How Marketing Your Own Offering is Like Cleaning Your Own Kitchen

After nearly 25 years of a/b tests, research data, and experience, it's a no-brainer to fix anyone's marketing. Anyone's but my own.

Why is that? Does it happen to other people? I hope so (because otherwise I'll really feel like an idiot.)

I can look at your site (or your marketing) and tell you precisely where you are missing the mark. It's so easy. Change this headline, move that form, alter that price, and here's your main benefit baby!

But now, here I am with a site launch of my own and it's absolutely agonizing. I do my best. Then we go live. My friends and colleagues start emailing me in response. What about this? How about that? OMG, now I see how to fix it! Call the web team, get them back to work pronto! No weekends off for anybody.

For my own products, my marketing eyesight is a little off... like I'm farsighted and squinting to see something that's way too close to me. It's awkward. Part of it's humility. I'm embarrassed bragging about my own stuff, it even feels a bit distasteful. (I think it's easier for men - at least based on the men in my field.) Part of it is I'm crap at pricing. (It's a joke among my advisory board - take Anne's price and double it and that's maybe where it should be.)

The weird thing is, during all this awkwardness, when I'm realizing how bad I am at marketing my own stuff, I'm doing favors, helping other friends and colleagues with their sites. And that's so EASY. I'm swift, deft, and authoritative. It's all based on research data -- my marketing brain's been percolated in research for so many years that I probably don't have a thought there's not a study to support. It's all rock solid. They change things based on my advice, they make more money. Duh.

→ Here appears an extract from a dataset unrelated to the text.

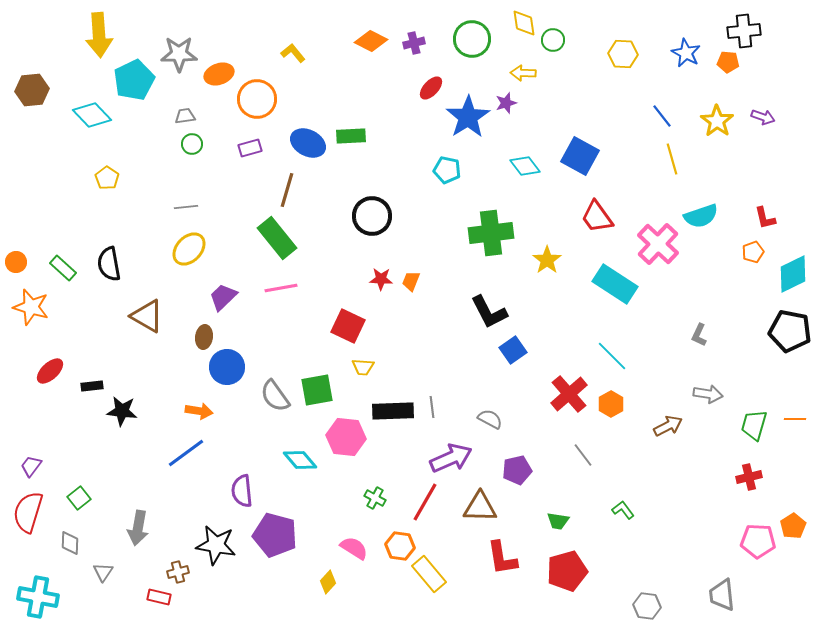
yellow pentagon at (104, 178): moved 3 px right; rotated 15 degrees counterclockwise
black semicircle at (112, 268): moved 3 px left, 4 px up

Just ask me to do it for myself. OMG.

There's this saying that my girlfriends and I have -- it's a million times easier to clean another woman's kitchen than your own.

I think it's true for marketing too.

1 comment:

  1. This makes perfect sense to me. The expertise that you bring to bear on others' sites is very much like a high-level editing service. Even the best writers in the world still require the services of a good editor. When you are too close to a project, you are simply unable (no matter how formidable is your underlying experience)to view it in a truly objective manner.